## Begin Document text

Washington, D.C.: Capital Diversions
So many museums, memorials, houses of government, national landmarks, and historic places of interest fill the 67-square-mile area that comprises the nation's capital, a visitor soaking it all in should receive an honorary college degree.
This is not dry educational overload, however. Many of the sights can be toured with knowledgeable and entertaining guides — and many offer reserved tours and special events for groups — and intriguing opportunities for witnessing the city in action can be had, such as watching the Senate in session or money being printed at the Bureau of Engraving and Printing.
At night, the suits come off and the atmosphere turns from all-business to a lively urban scene. The performing arts season lasts all year, from the National Symphony performances at the Kennedy Center for the Performing Arts to jazz combos at various hip nightclubs to theater, opera, ballet, comedy, rock concerts, and children's shows at venues all around the city. A number of the metro area's museums and historic sites offer their own events: cultural film series, early-music concerts, Shakespearean theater, author readings, and lectures that discuss the latest findings in their field. There's plenty of dance clubs to satisfy the party-people in the group, and the city has become a gourmet's destination for fine fare from celebrated chefs.
Yet amid all of this culture and Capitol conduct lies a surprising amount of open green space, where visitors can clear their history-saturated heads with an afternoon of bicycling along a historic towpath, riding horseback along paths once trodden by Civil War soldiers, or simply getting the group together for an easy hike in summer or heading to an ice-skating rink in the cold months. Not bad for a city that 200 years ago was nearly abandoned for being a mosquito-infested swamp.
What's not a top attraction in the nation's capital? Yet with so many places of interest in close proximity to each other, it's easy to fill the must-see list with check marks. Start at the tree-lined National Mall, a two-mile-long grassy expanse flanked by the U.S. Capitol on one end and the Lincoln Memorial on the other. Guided group tours (reserve in advance) of the Capitol visit several floors and allow a peek into the galleries if the Senate or House is in session. Public tours are also offered at the Library of Congress and the Supreme Court (when not in session). Get some fresh air by strolling the U.S. Botanic Garden; groups can reserve a 45-minute guided tour of the 4,000-plant Conservatory.
The Mall's monuments, memorials, and museums guarantee hours — really, days — of enlightening exploration. A gauntlet of Smithsonian museums lead to West Potomac Park, crowned by the Washington Monument and its photogenic reflecting pool and also site of the Lincoln, Jefferson, and FDR memorials, and those honoring veterans of World War II, the Korea War, and the Vietnam War. Surrounding all that marble are the Constitution Gardens and the Tidal Basin's necklace of cherry trees, whose spring blossoms merit their own festival. North of the Washington Monument lies the White House, which groups of 10 or more can tour if they put in an advance request with their member of Congress.

## End Document text

→ **Given exercise a**
In the Washington, D.C. travel text, how large is the area that makes up the nation's capital?

## Begin Dataset records

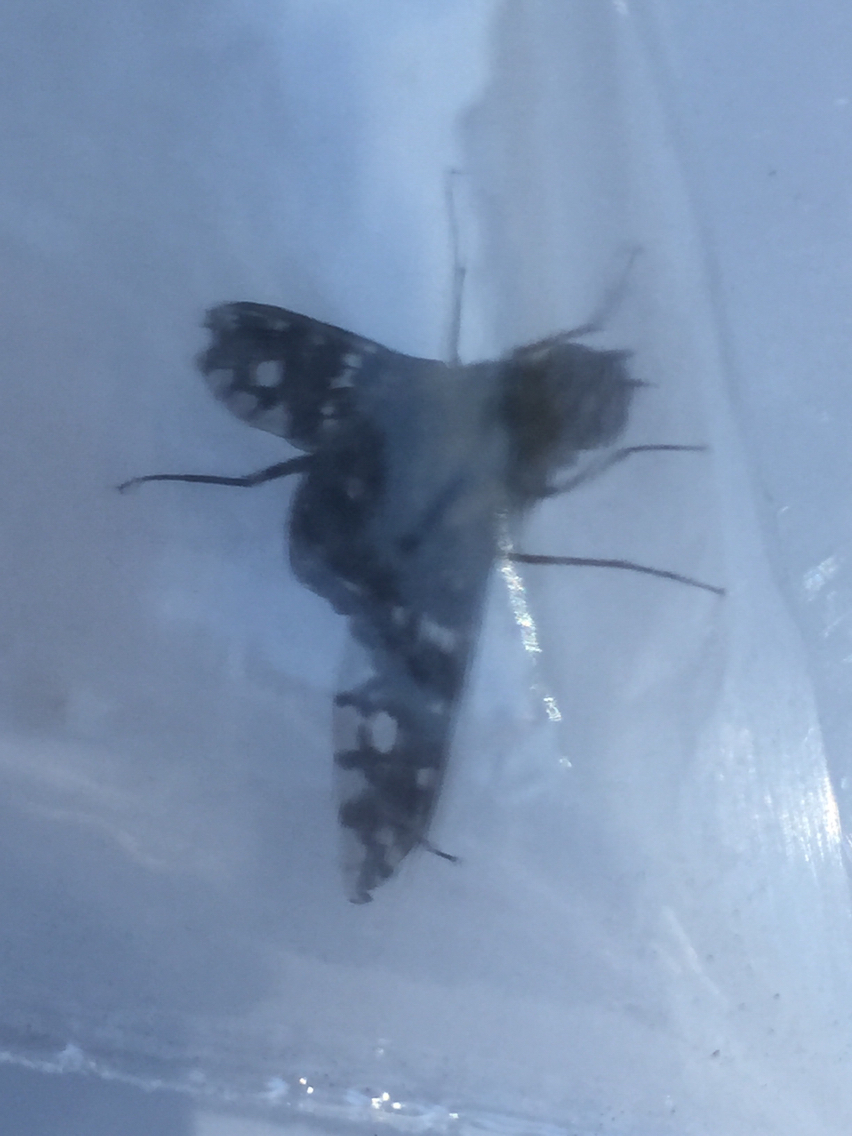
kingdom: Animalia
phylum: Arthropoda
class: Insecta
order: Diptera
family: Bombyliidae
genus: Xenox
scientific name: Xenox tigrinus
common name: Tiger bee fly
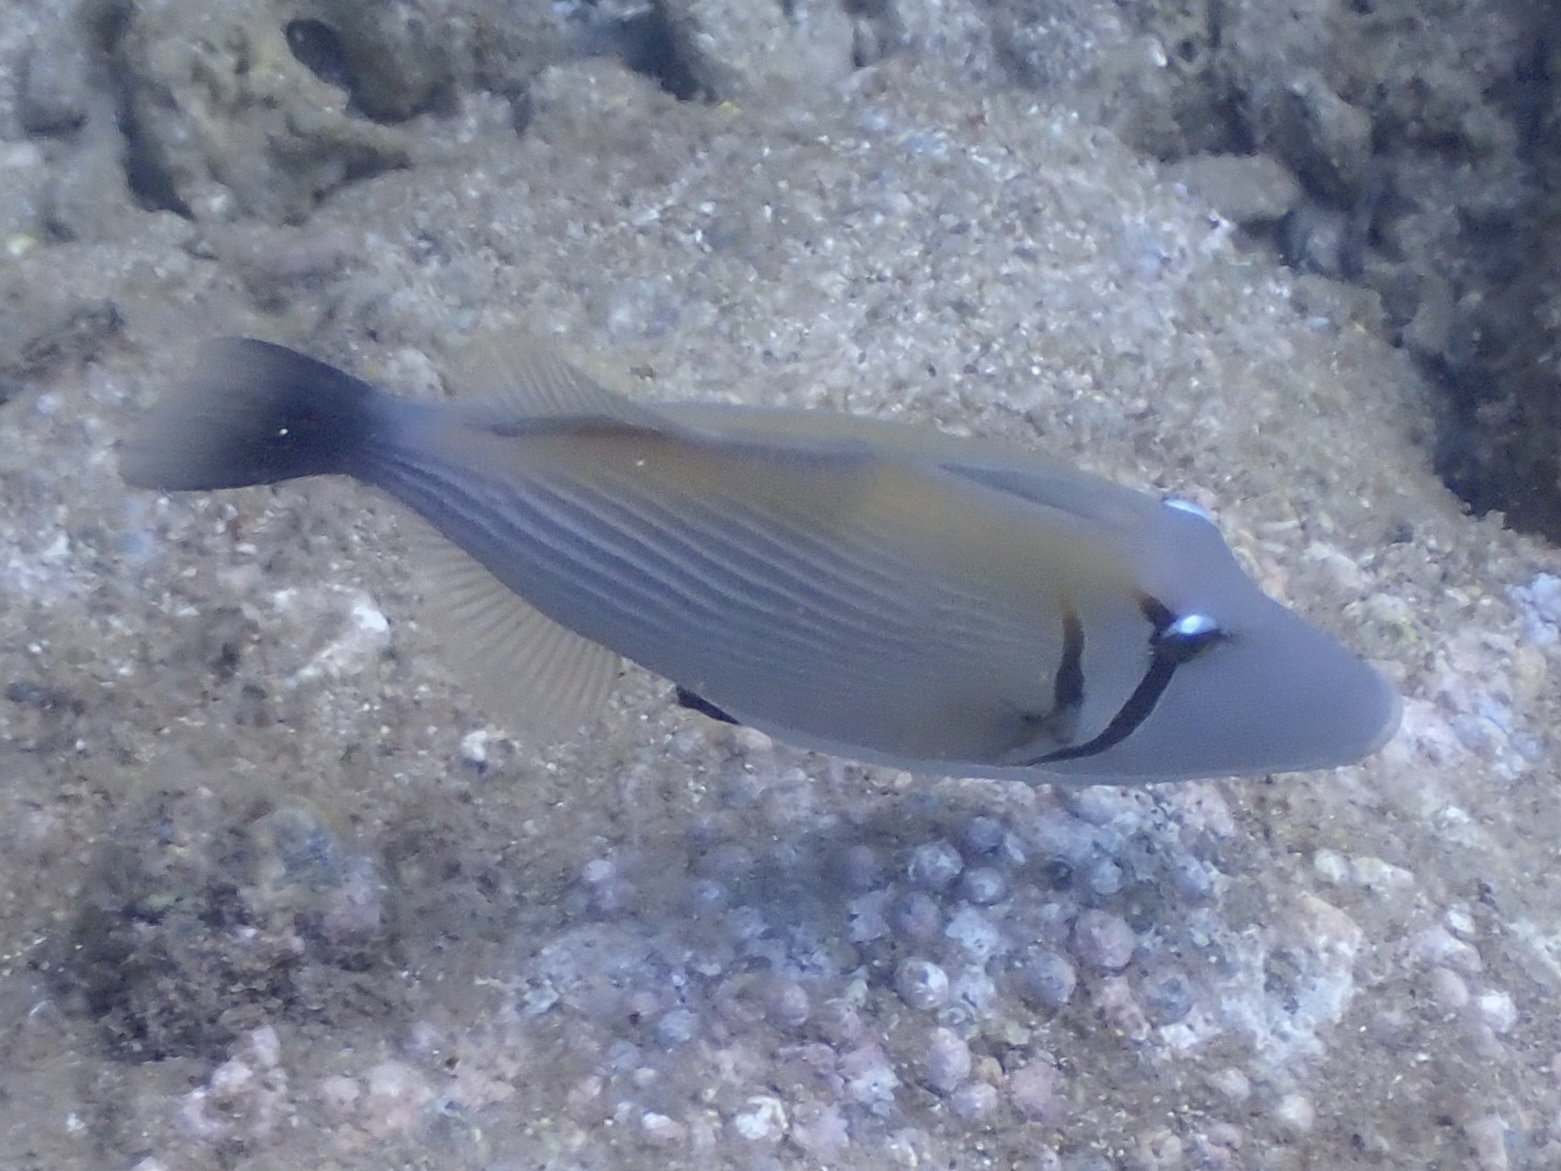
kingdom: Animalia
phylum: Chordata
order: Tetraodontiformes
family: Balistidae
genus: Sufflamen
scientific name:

## End Dataset records

→ **Given exercise b**
Transcribe the entries from the line with "order: Diptera" up to and including the final line of the entries, omitting the pictures.

→ **Exercise output a**
67 square miles

→ **Exercise output b**
order: Diptera
family: Bombyliidae
genus: Xenox
scientific name: Xenox tigrinus
common name: Tiger bee fly
kingdom: Animalia
phylum: Chordata
order: Tetraodontiformes
family: Balistidae
genus: Sufflamen
scientific name:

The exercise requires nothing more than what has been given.